◆ **BRIEF 1**
Copy out the lines of the records, starting with the line containing "scientific name: Geranium phaeum" and continuing through the final line of the records, with both ends included. Omit the pictures from your answer.

◆ **DOCUMENT EXTRACT**

===

PyTorch codes for reproducing the paper: Lizhi Wang, Tao Zhang, Ying Fu, and Hua Huang, HyperReconNet: Joint Coded Aperture Optimization and Image Reconstruction for Compressive Hyperspectral Imaging, TIP, 2019.[Link]
Coded aperture snapshot spectral imaging (CASSI) system encodes the 3D hyperspectral image (HSI) within a single 2D compressive image and then reconstructs the underlying HSI by employing an inverse optimization algorithm, which equips with the distinct advantage of snapshot but usually results in low reconstruction accuracy. To improve the accuracy, existing methods attempt to design either alternative coded apertures or advanced reconstruction methods, but cannot connect these two aspects via a unified framework, which limits the accuracy improvement. In this paper, we propose a convolution neural network-based end-to-end method to boost the accuracy by jointly optimizing the coded aperture and the reconstruction method. On the one hand, based on the nature of CASSI forward model, we design a repeated pattern for the coded aperture, whose entities are learned by acting as the network weights. On the other hand, we conduct the reconstruction through simultaneously exploiting intrinsic properties within HSI-the extensive correlations across the spatial and spectral dimensions. By leveraging the power of deep learning, the coded aperture design and the image reconstruction are connected and optimized via a unified framework. Experimental results show that our method outperforms the state-of-the-art methods under both comprehensive quantitative metrics and perceptive quality.
In the paper, two benchmarks are utilized for training and testing. Please check them in Link1(ICVL) and Link2(Harvard). In addition, an extra-experiment following TSA-Net is implemented on CAVE Dataset and KAIST Dataset. To start your work, make HDF5 files of the same length and place them in the correct path. The file structure is as follows:
--data/
--ICVL_train/
--trainset_1.h5
...
--trainset_n.h5
--train_files.txt
--validset_1.h5
...
--validset_n.h5
--valid_files.txt
--ICVL_test/
--test1/
...
--testn/
A few descriptions of datasets can be checked in README. Note that, every image for testing is saved as several 2D images according to different channels.
Python 3.6.2
CUDA 10.0
Torch 1.7.0
OpenCV 4.5.4
h5py 3.1.0
TensorboardX 2.4
spectral 0.22.4
- Download this repository via git or download the ZIP file manually.
git clone https://github.com/MaxtBIT/HyperReconNet.git
- Download the pre-trained models if you need.

===

(Stored data entries)
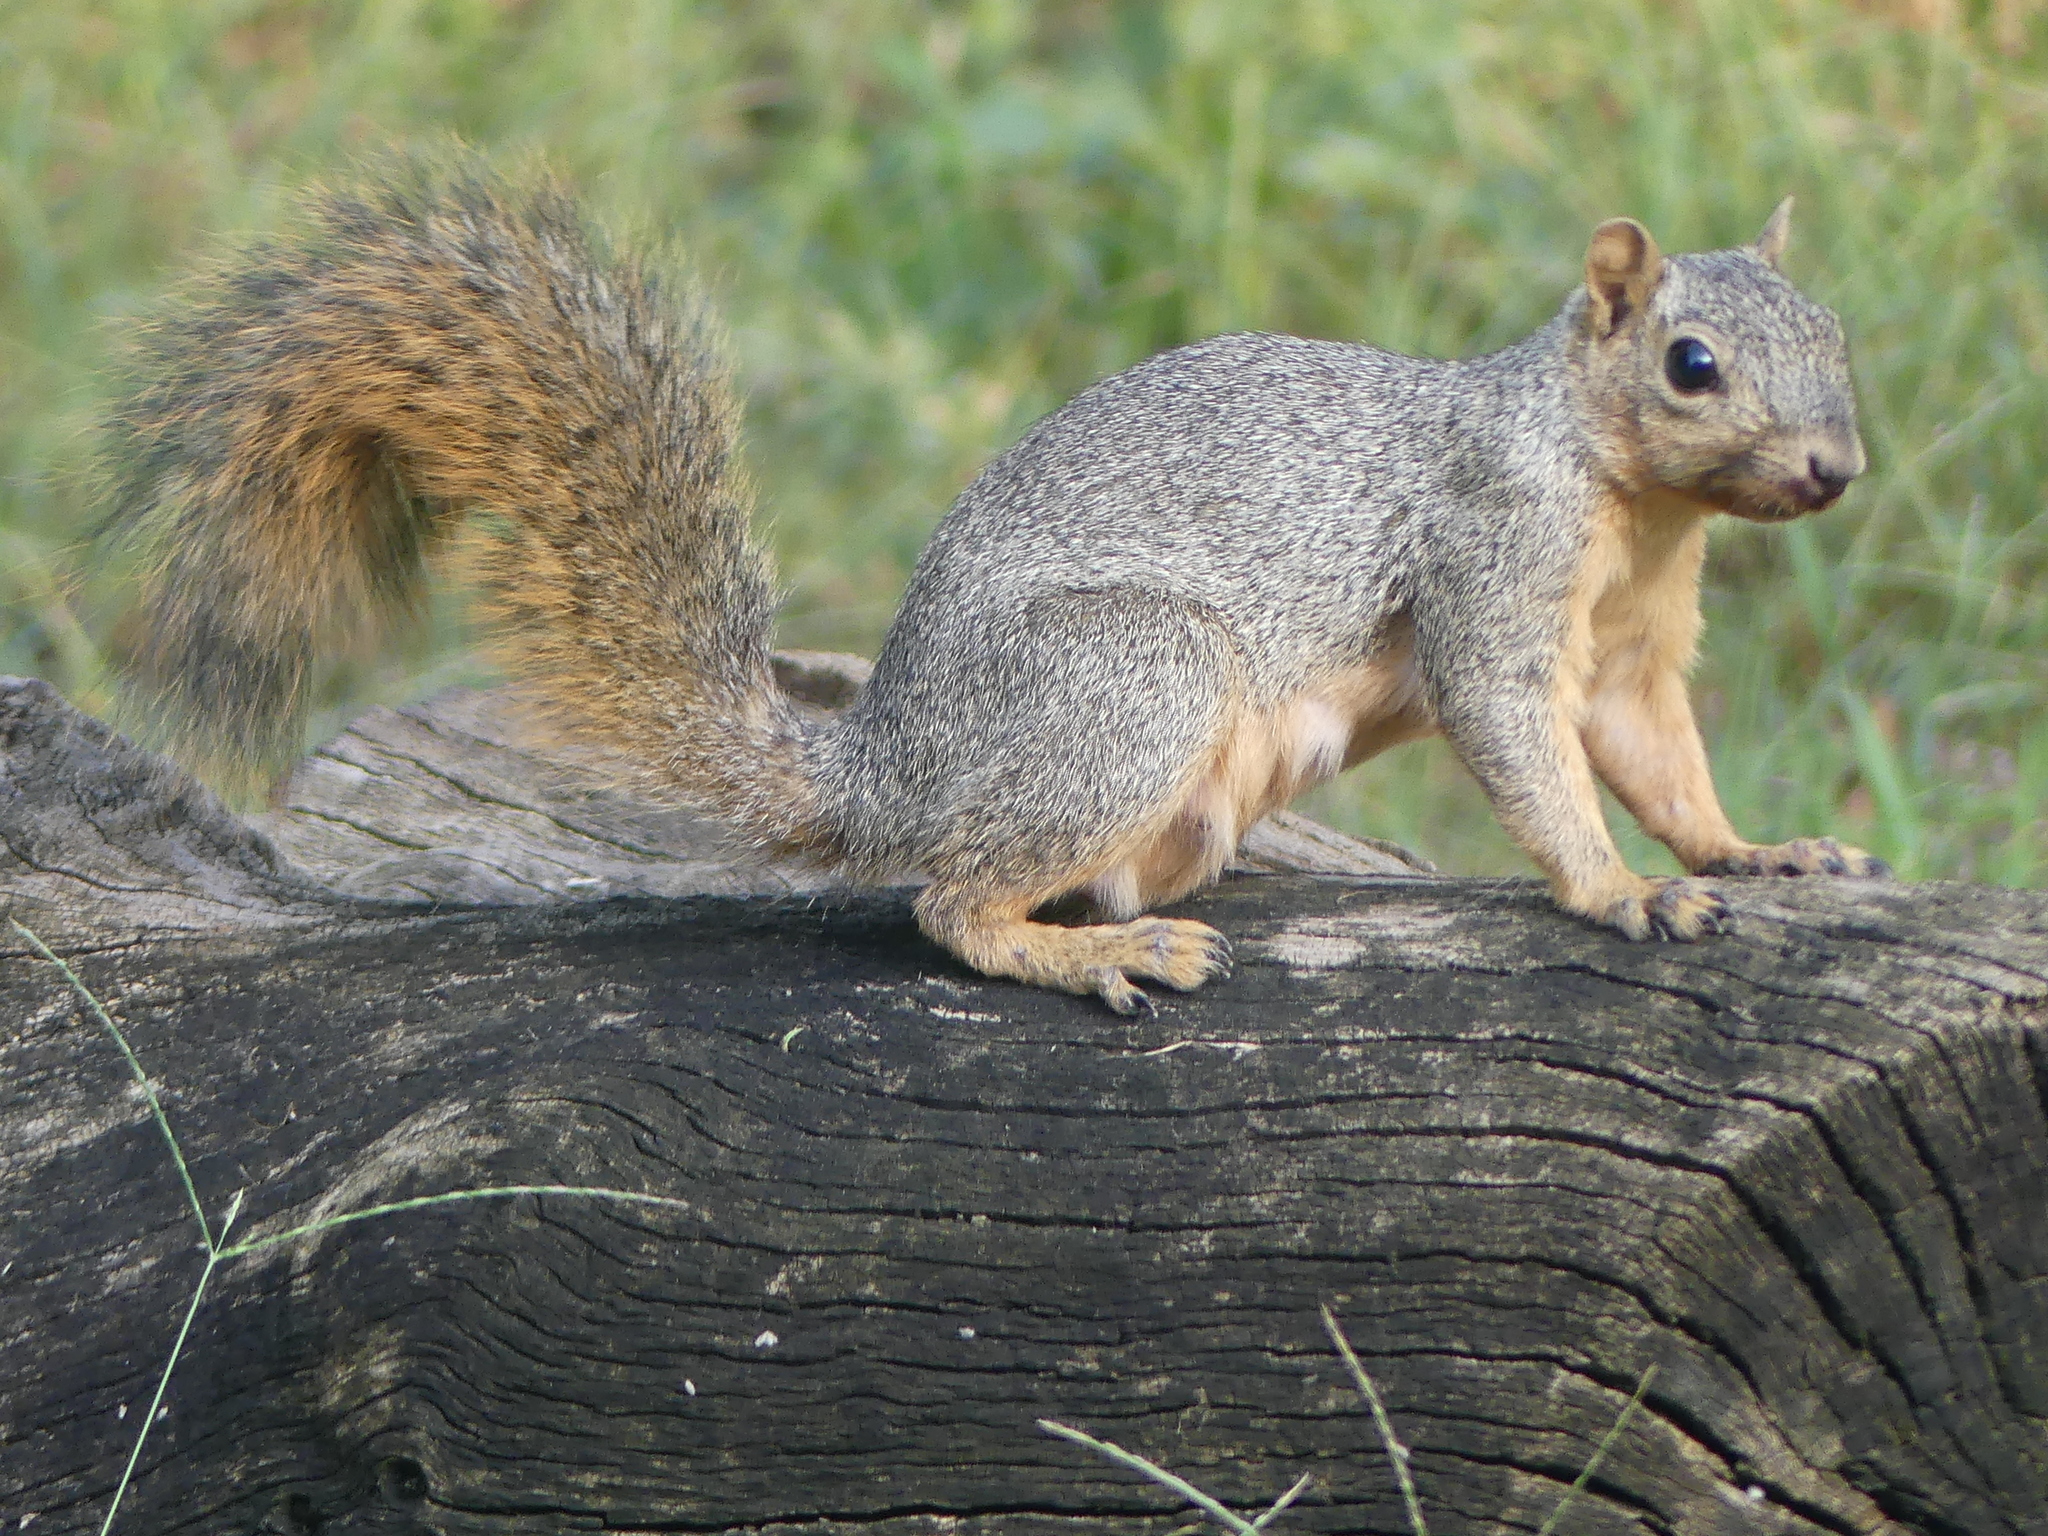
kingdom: Animalia
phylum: Chordata
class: Mammalia
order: Rodentia
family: Sciuridae
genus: Sciurus
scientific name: Sciurus niger
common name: Fox squirrel
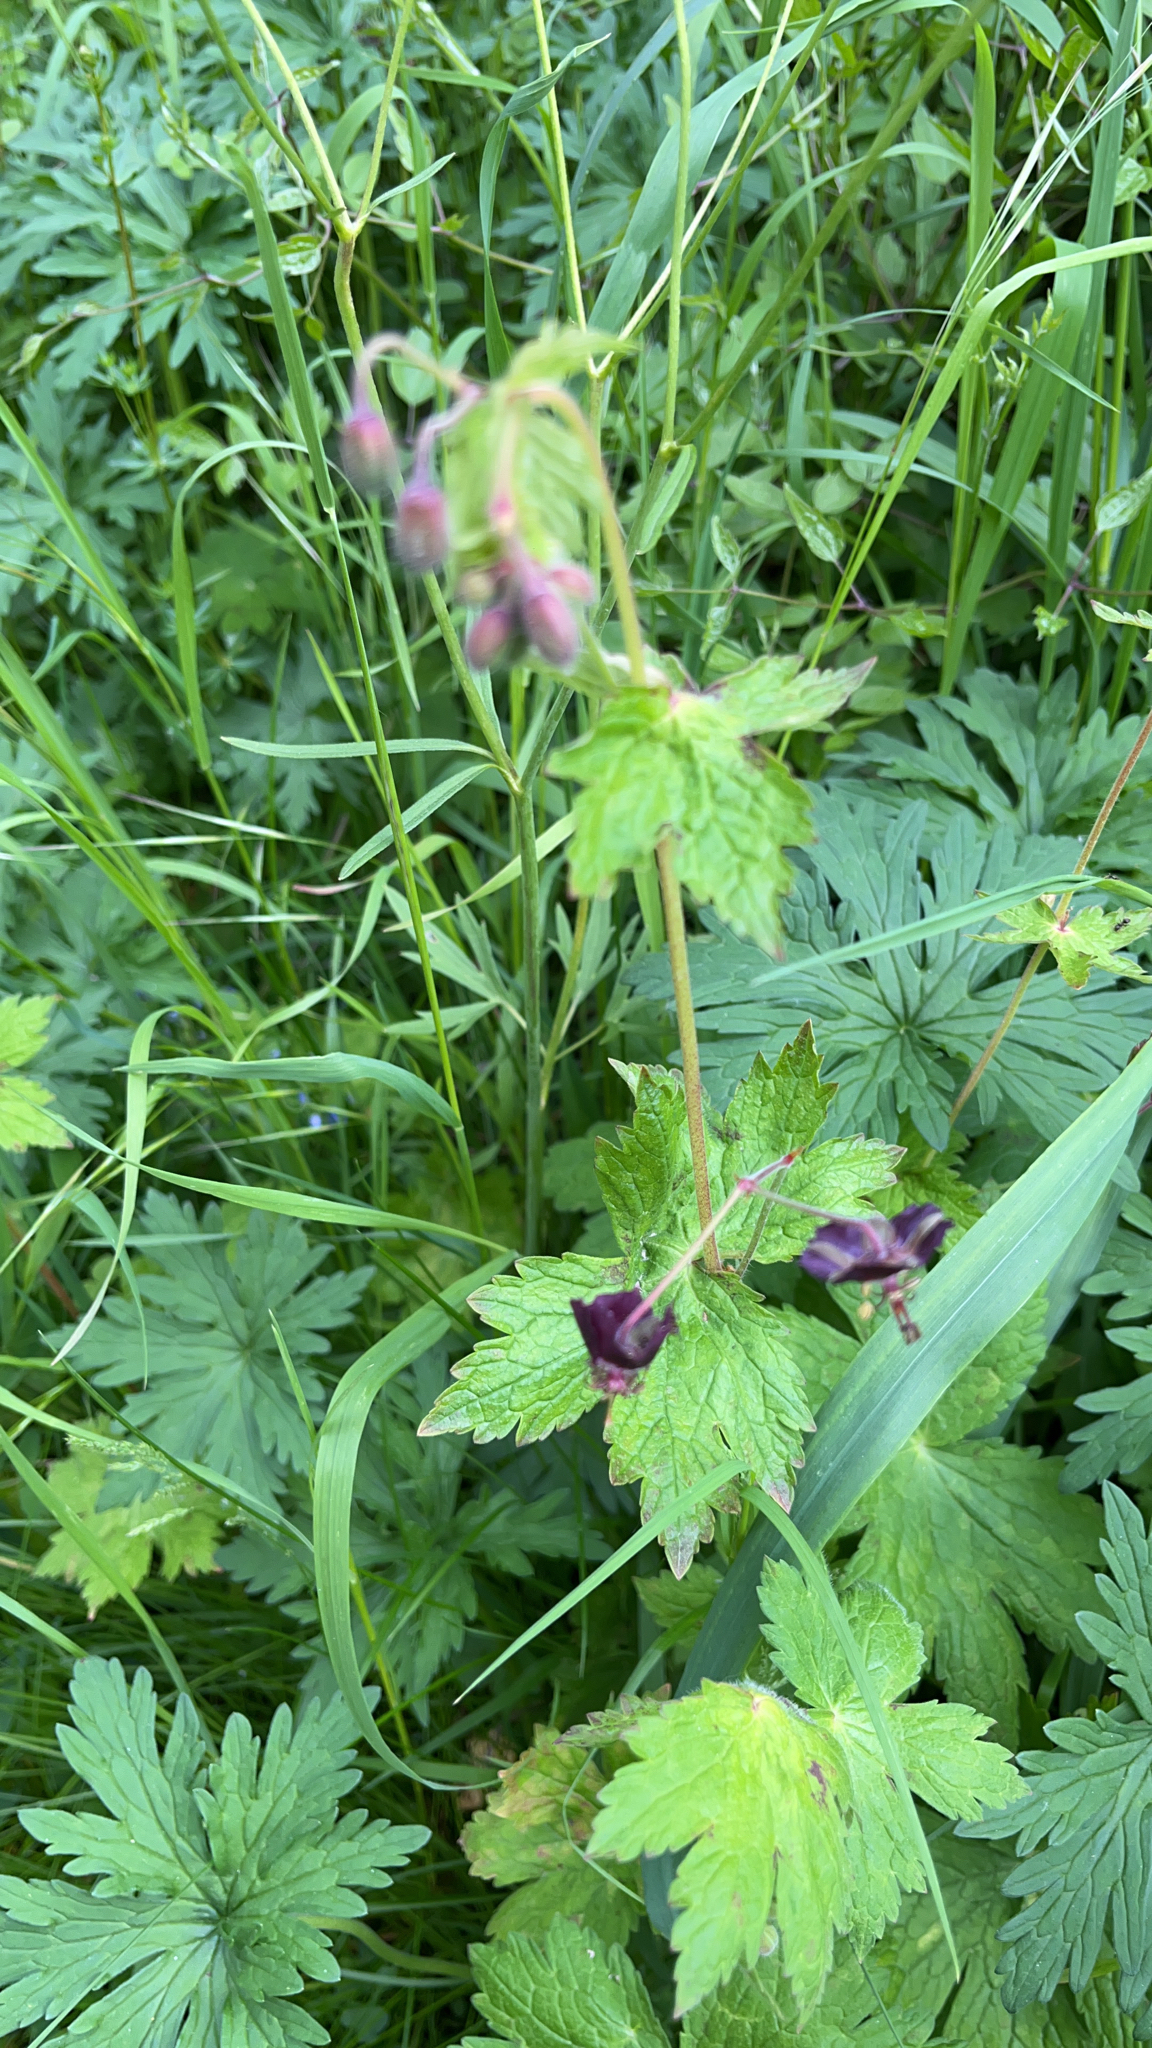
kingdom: Plantae
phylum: Tracheophyta
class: Magnoliopsida
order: Geraniales
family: Geraniaceae
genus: Geranium
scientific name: Geranium phaeum
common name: Dusky crane's-bill
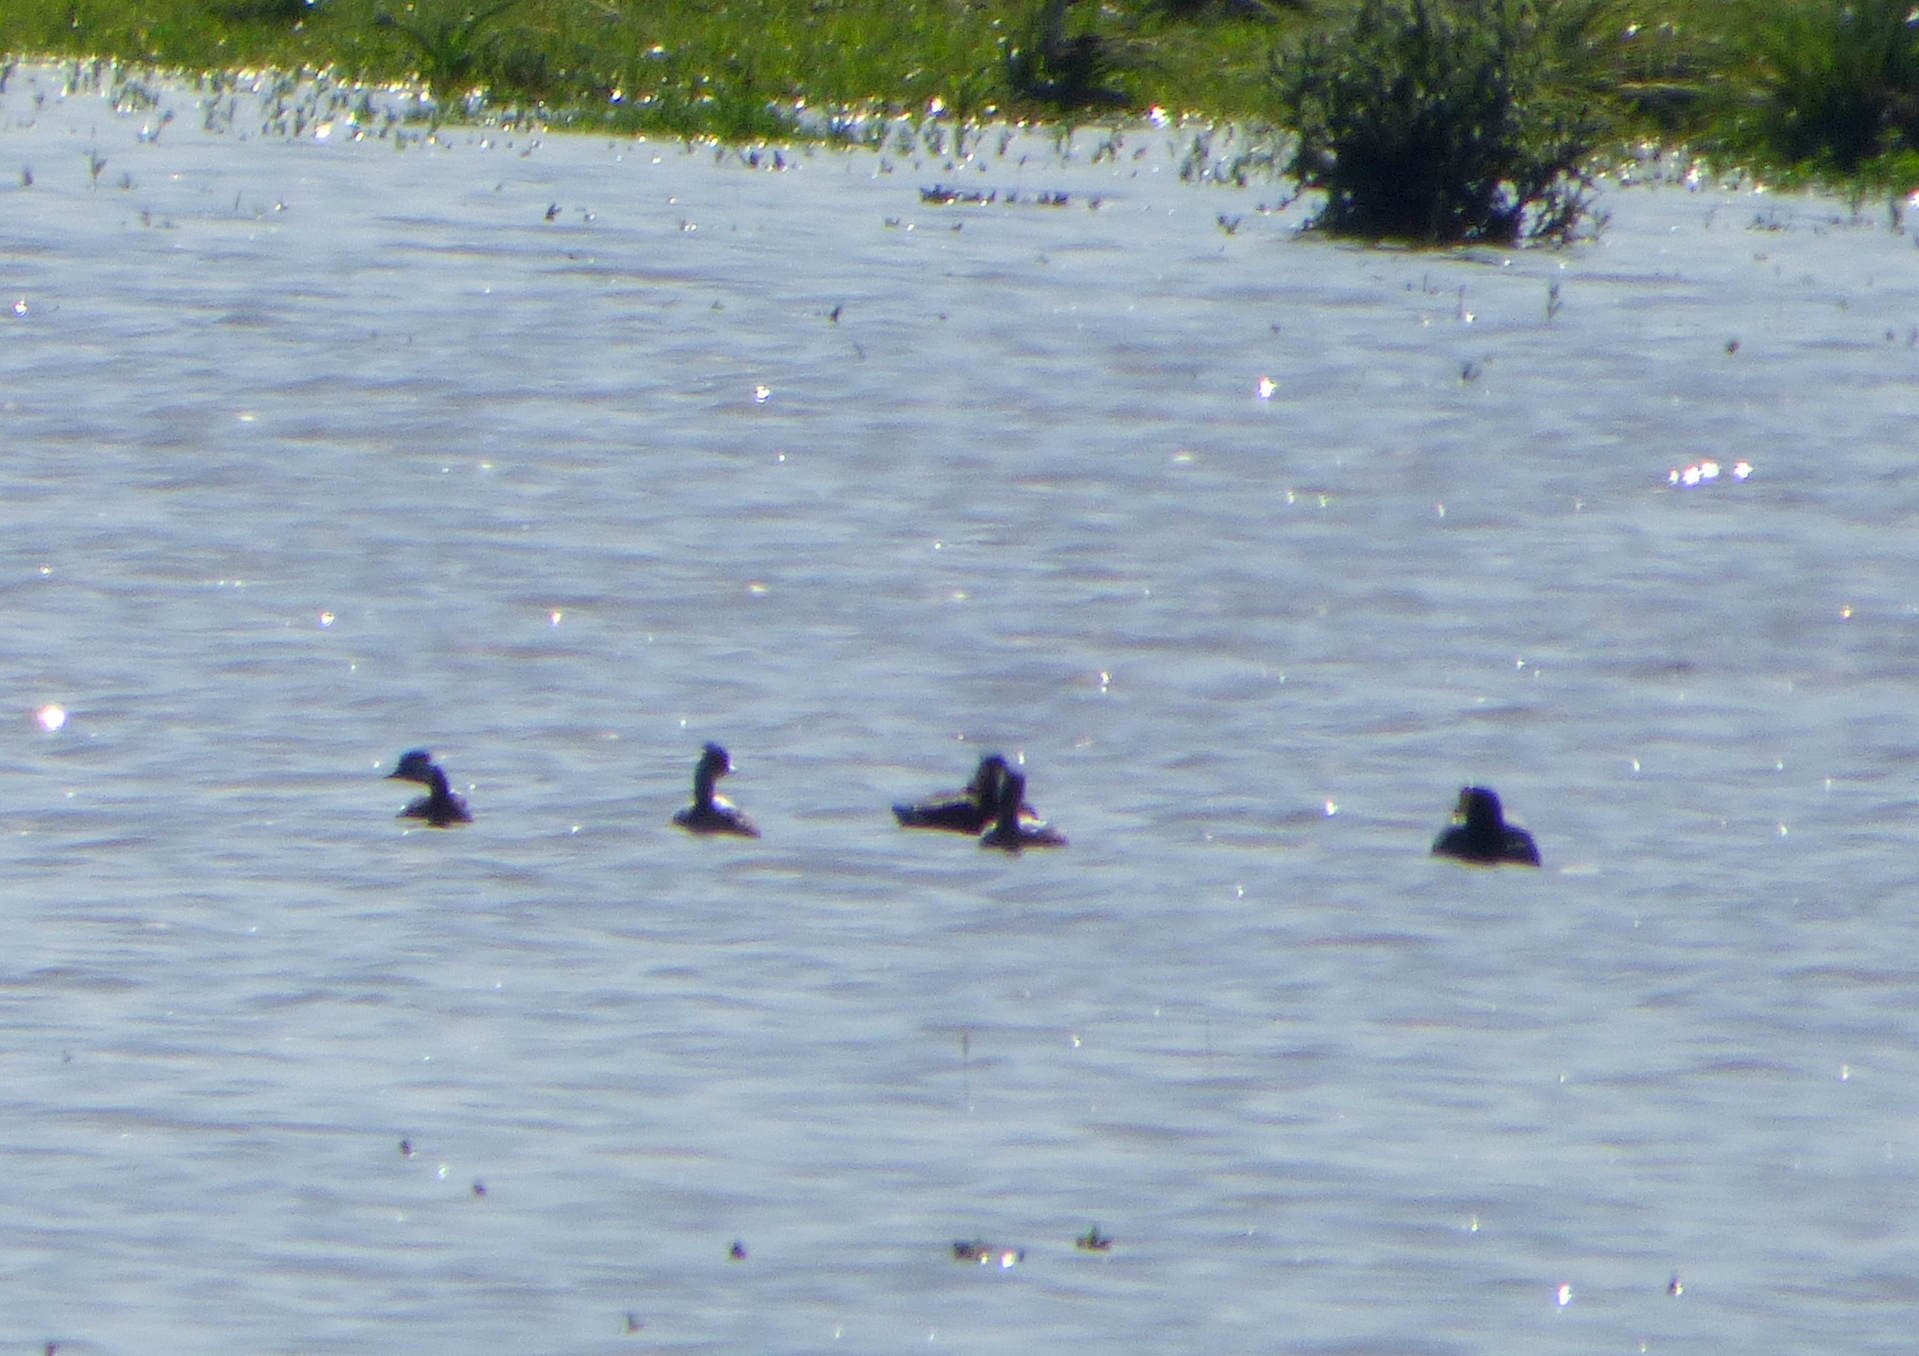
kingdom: Animalia
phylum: Chordata
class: Aves
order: Podicipediformes
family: Podicipedidae
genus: Rollandia
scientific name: Rollandia rolland
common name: White-tufted grebe
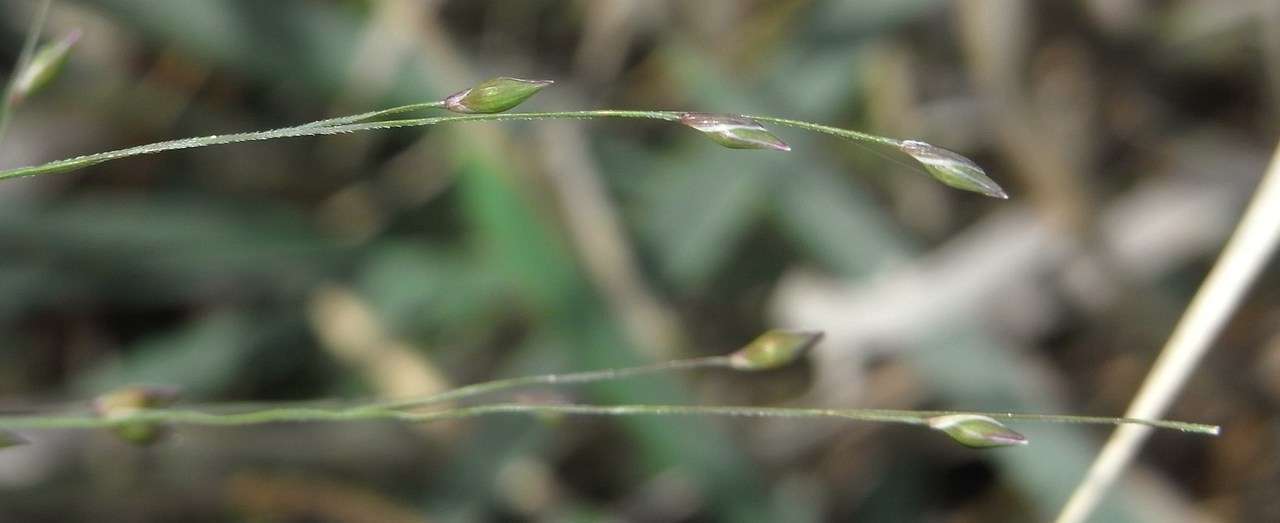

===

◆ **BRIEF 2**
According to the HyperReconNet page, how is every image used for testing saved?

◆ **CORRECT ANSWER 1**
scientific name: Geranium phaeum
common name: Dusky crane's-bill
kingdom: Animalia
phylum: Chordata
class: Aves
order: Podicipediformes
family: Podicipedidae
genus: Rollandia
scientific name: Rollandia rolland
common name: White-tufted grebe

◆ **CORRECT ANSWER 2**
Every test image is saved as several 2D images according to different channels.